Find each line in the listing below that contains the string "chart", and copy every such line in full. Capitalization counts, so a line only matches if the letters have the same case.

Entries supplied Block Start

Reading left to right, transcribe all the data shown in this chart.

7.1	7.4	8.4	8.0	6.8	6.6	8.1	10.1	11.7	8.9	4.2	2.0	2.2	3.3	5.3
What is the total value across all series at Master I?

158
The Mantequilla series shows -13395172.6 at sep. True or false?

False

Entries supplied Block End
Entries supplied Block Start

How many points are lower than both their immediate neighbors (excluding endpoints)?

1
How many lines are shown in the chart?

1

Entries supplied Block End
Entries supplied Block Start

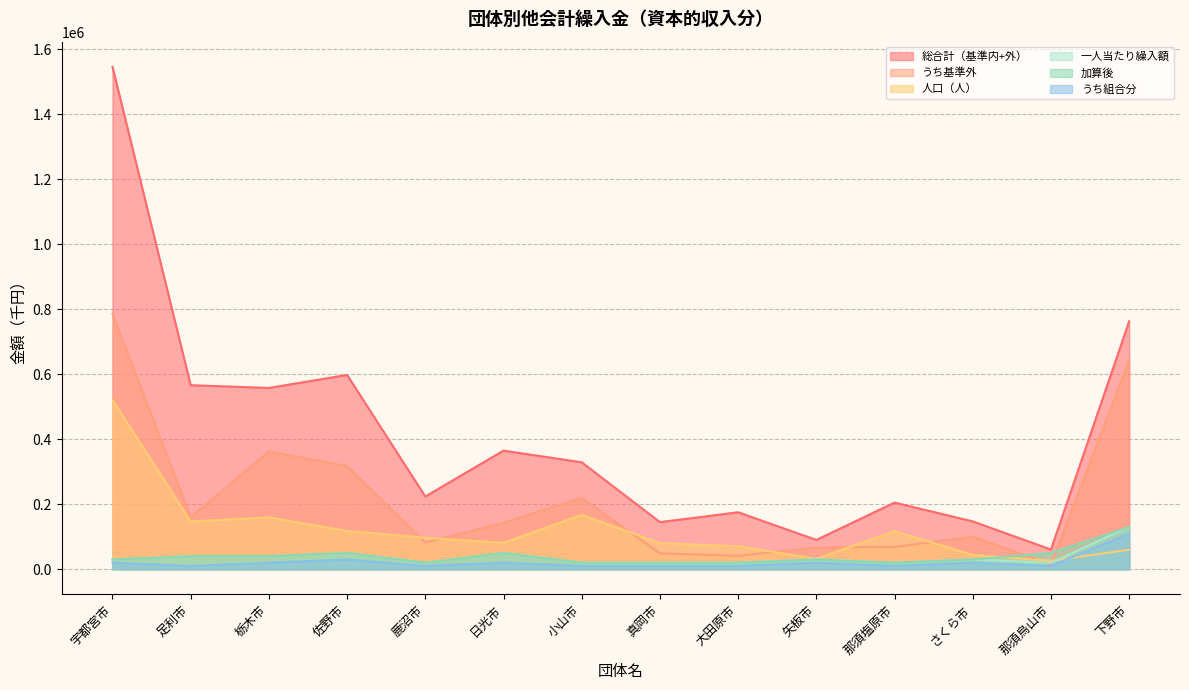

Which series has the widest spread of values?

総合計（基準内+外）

Entries supplied Block End

■ Task answer:
Reading left to right, transcribe all the data shown in this chart.
How many lines are shown in the chart?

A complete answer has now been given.